There were 483 households, out of which 32.1% had children under the age of 18 living with them, 50.3% were married couples living together, 10.1% had a female householder with no husband present, and 35.8% were non-families. 32.7% of all households were made up of individuals, and 21.1% had someone living alone who was 65 years of age or older. The average household size was 2.32 and the average family size was 2.91.

In the city the population was spread out, with 25.5% under the age of 18, 5.5% from 18 to 24, 27.6% from 25 to 44, 20.1% from 45 to 64, and 21.3% who were 65 years of age or older. The median age was 38 years. For every 100 females, there were 82.6 males. For every 100 females age 18 and over, there were 83.0 males.
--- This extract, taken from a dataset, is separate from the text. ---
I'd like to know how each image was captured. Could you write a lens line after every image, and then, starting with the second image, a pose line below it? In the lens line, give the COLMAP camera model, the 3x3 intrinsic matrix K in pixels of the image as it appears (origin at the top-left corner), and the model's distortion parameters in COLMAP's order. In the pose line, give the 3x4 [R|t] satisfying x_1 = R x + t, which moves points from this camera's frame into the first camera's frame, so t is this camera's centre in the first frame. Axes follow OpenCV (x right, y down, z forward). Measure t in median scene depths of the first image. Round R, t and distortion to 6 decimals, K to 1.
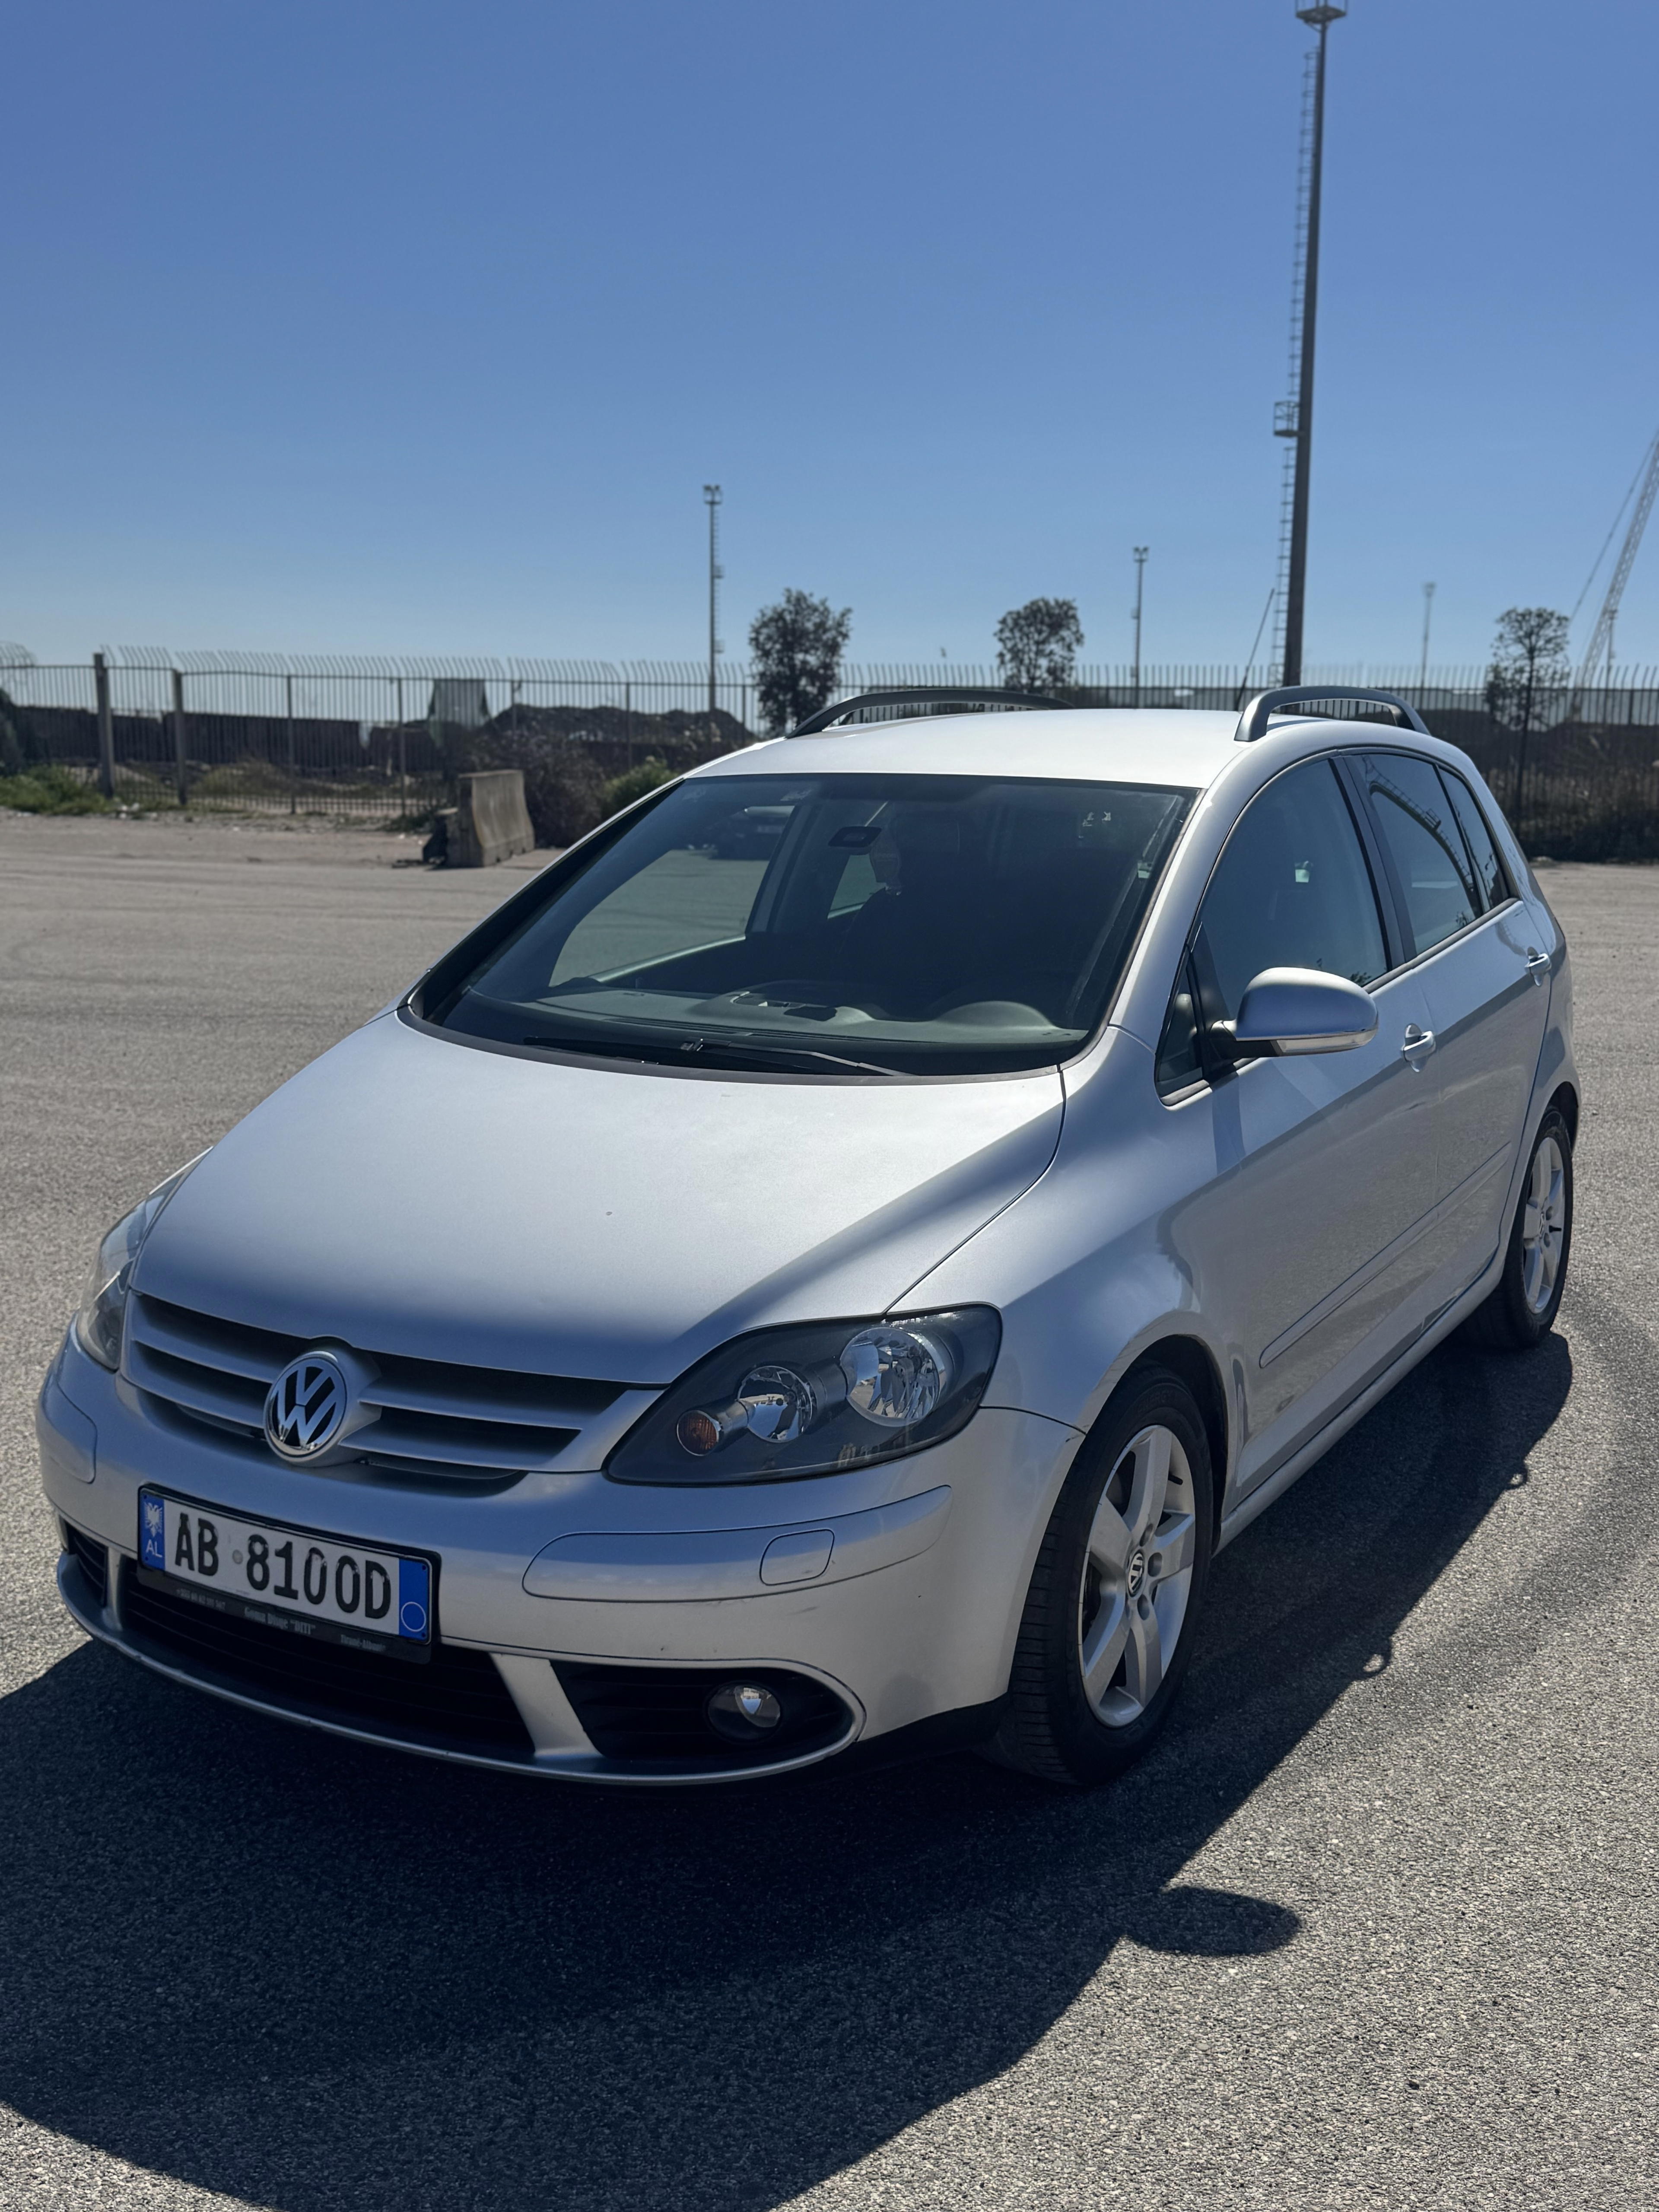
lens RADIAL K [[2173.7, 0, 780.0], [0, 2173.7, 1109.7], [0, 0, 1]] dist [0.009732, -0.005267]
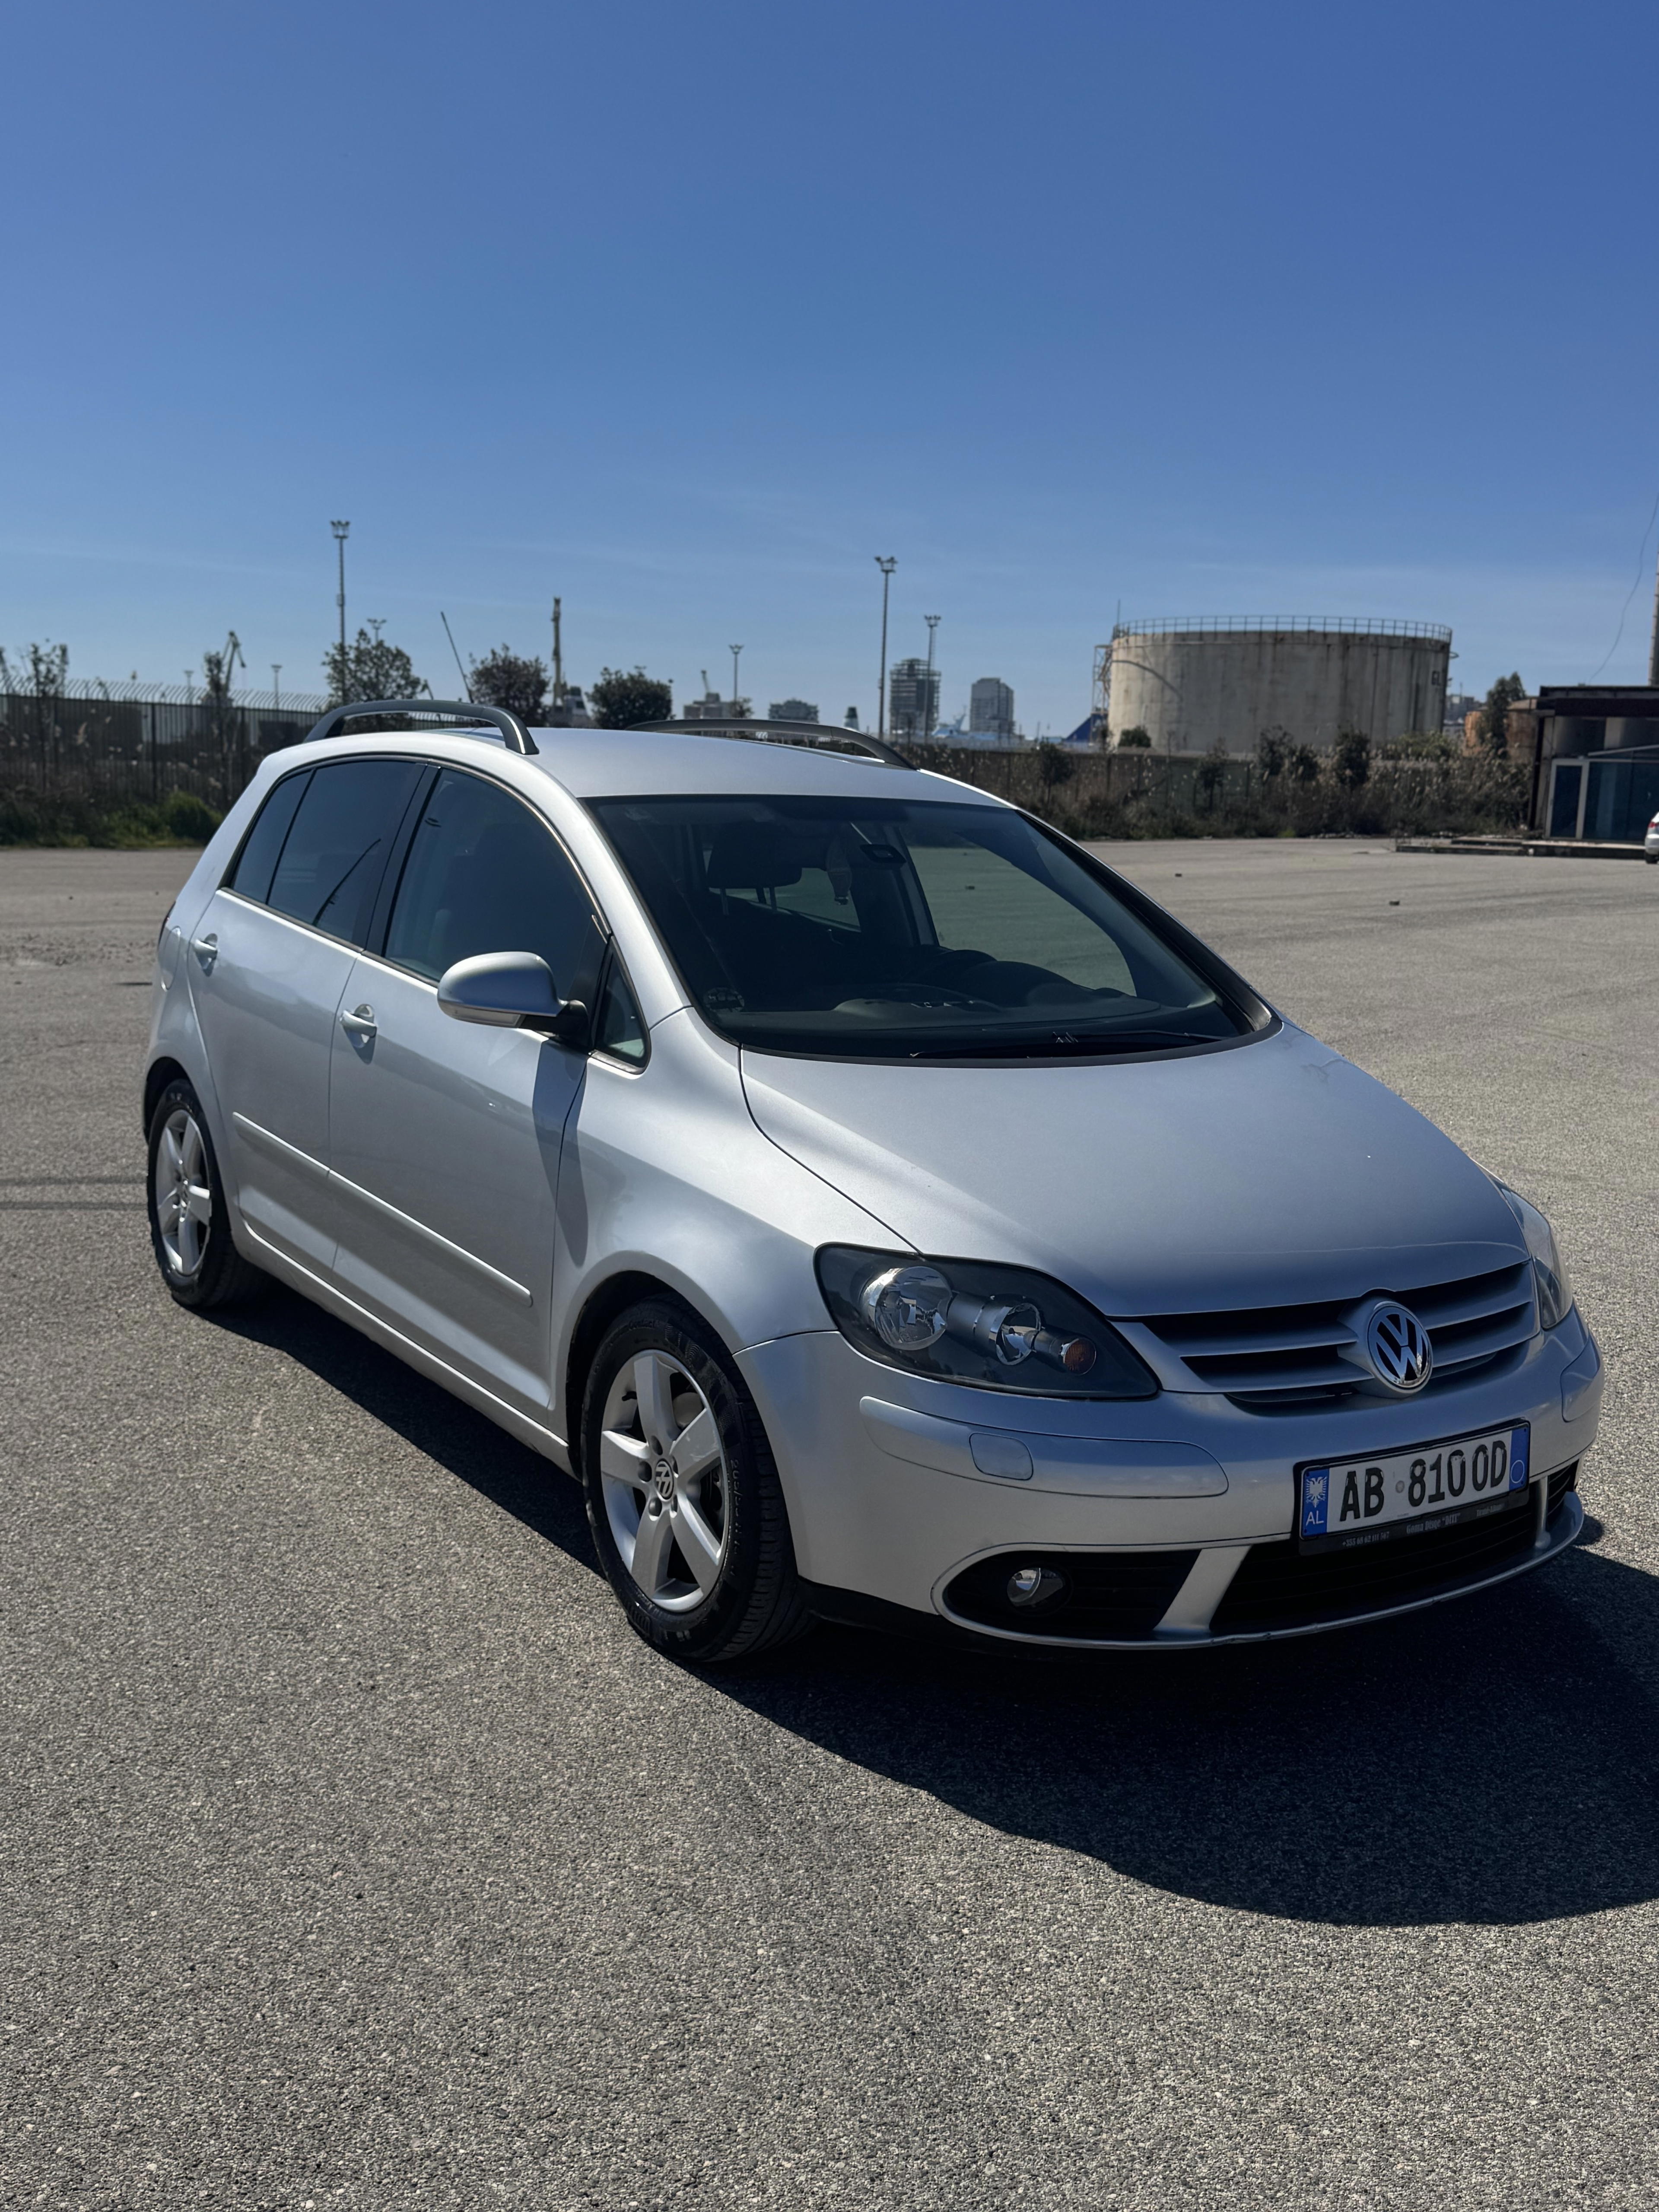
lens RADIAL K [[2173.7, 0, 780.0], [0, 2173.7, 1109.7], [0, 0, 1]] dist [0.009732, -0.005267]
pose [[0.421436, -0.121520, 0.898679, -1.424038], [0.110452, 0.990482, 0.082138, -0.128344], [-0.900107, 0.064645, 0.430847, 0.788612]]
The median income for a household in the city was $30,757, and the median income for a family was $36,875. Males had a median income of $25,982 versus $18,919 for females. The per capita income for the city was $12,657. About 8.7% of families and 13.7% of the population were below the poverty line, including 15.0% of those under age 18 and 21.1% of those age 65 or over.

==Notable people==
- Kit Carson, explorer, guide, frontiersman
- Sara Evans, country music singer

==Notable place==
New Franklin is home to the University of Missouri Center for Agroforestry, which holds an annual chestnut roast in the area.